BEGIN SUPPLIED RECORDS

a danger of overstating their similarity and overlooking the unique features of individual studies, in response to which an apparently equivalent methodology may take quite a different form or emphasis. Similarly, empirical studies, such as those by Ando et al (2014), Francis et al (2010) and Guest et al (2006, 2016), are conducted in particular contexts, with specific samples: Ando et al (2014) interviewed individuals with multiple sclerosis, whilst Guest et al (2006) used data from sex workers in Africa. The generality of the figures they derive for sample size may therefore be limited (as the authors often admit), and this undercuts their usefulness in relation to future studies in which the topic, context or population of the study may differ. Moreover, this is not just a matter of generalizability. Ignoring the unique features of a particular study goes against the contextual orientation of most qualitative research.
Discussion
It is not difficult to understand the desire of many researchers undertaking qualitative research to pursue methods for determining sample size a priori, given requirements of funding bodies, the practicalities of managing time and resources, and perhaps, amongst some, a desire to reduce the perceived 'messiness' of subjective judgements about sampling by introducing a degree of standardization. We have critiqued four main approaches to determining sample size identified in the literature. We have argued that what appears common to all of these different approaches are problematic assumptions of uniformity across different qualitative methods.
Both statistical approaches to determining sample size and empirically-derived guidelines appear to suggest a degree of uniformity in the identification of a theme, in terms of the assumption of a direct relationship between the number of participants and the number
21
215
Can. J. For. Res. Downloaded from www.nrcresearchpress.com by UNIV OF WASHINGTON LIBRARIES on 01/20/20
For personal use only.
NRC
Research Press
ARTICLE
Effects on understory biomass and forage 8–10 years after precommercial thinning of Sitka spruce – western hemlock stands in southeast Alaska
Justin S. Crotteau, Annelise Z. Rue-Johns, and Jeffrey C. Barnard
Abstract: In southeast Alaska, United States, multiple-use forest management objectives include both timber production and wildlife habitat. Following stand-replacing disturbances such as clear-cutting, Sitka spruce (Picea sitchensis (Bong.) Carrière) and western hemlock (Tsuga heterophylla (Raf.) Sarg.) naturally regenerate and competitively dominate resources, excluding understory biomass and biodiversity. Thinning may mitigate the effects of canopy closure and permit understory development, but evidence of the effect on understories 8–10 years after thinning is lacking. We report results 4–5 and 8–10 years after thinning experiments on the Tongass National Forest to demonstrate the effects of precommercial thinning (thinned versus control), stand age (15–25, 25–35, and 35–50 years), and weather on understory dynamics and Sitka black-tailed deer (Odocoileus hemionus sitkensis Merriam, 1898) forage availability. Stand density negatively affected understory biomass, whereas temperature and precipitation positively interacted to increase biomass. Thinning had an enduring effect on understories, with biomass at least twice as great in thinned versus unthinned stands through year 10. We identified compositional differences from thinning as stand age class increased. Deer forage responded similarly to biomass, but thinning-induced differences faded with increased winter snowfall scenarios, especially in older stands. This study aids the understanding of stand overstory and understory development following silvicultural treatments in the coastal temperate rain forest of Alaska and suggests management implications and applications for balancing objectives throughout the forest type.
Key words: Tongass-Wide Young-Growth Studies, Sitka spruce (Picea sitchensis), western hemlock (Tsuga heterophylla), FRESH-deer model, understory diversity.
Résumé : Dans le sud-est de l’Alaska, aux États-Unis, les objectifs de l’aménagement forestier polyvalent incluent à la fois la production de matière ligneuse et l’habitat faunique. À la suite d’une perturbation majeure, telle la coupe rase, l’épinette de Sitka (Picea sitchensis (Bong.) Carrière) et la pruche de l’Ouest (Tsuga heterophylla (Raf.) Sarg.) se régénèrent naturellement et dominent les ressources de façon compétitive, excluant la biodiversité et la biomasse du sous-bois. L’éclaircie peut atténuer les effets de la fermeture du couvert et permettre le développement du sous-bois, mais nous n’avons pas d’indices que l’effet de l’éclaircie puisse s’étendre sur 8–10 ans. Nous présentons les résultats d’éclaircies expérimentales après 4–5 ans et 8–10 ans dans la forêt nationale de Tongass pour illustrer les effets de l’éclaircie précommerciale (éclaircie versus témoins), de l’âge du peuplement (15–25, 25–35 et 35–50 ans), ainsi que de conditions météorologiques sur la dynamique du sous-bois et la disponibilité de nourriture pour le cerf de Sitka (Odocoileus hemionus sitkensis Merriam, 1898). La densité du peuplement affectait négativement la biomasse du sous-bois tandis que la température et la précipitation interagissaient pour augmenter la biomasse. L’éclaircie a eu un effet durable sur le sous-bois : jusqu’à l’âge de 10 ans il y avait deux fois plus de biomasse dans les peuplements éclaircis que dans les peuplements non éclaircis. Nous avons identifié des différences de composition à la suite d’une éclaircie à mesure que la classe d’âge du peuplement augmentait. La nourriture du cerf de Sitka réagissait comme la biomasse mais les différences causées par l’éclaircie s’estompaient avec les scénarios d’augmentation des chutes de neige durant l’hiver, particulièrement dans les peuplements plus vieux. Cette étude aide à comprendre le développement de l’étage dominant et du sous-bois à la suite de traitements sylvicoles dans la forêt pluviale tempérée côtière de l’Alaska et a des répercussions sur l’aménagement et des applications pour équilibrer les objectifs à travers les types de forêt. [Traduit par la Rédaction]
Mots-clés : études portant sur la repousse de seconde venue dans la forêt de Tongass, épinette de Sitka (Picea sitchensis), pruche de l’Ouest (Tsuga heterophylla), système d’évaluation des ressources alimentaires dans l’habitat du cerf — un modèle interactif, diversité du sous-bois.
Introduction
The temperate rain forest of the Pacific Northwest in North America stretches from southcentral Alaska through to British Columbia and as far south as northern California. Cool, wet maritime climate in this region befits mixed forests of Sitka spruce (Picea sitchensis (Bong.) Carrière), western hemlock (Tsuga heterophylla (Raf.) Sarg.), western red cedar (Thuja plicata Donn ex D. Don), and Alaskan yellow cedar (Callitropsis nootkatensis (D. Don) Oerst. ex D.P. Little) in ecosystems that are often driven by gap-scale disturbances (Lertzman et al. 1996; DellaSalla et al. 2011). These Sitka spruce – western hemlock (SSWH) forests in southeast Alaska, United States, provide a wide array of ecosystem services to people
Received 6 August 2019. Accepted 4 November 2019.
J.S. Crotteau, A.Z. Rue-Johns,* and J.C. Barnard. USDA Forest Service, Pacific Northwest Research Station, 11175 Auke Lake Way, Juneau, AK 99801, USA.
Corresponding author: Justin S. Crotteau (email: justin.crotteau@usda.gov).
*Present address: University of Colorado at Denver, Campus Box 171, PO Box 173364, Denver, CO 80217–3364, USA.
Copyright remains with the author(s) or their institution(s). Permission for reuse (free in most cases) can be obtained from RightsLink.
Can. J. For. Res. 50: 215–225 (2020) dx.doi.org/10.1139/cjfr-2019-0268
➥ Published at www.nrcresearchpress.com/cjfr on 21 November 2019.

END SUPPLIED RECORDS

WHAT TO DO: When the word "Crotteau" shows up in a line of the entries, pull that line out.

TASK ANSWER:
Justin S. Crotteau, Annelise Z. Rue-Johns, and Jeffrey C. Barnard
J.S. Crotteau, A.Z. Rue-Johns,* and J.C. Barnard. USDA Forest Service, Pacific Northwest Research Station, 11175 Auke Lake Way, Juneau, AK 99801, USA.
Corresponding author: Justin S. Crotteau (email: justin.crotteau@usda.gov).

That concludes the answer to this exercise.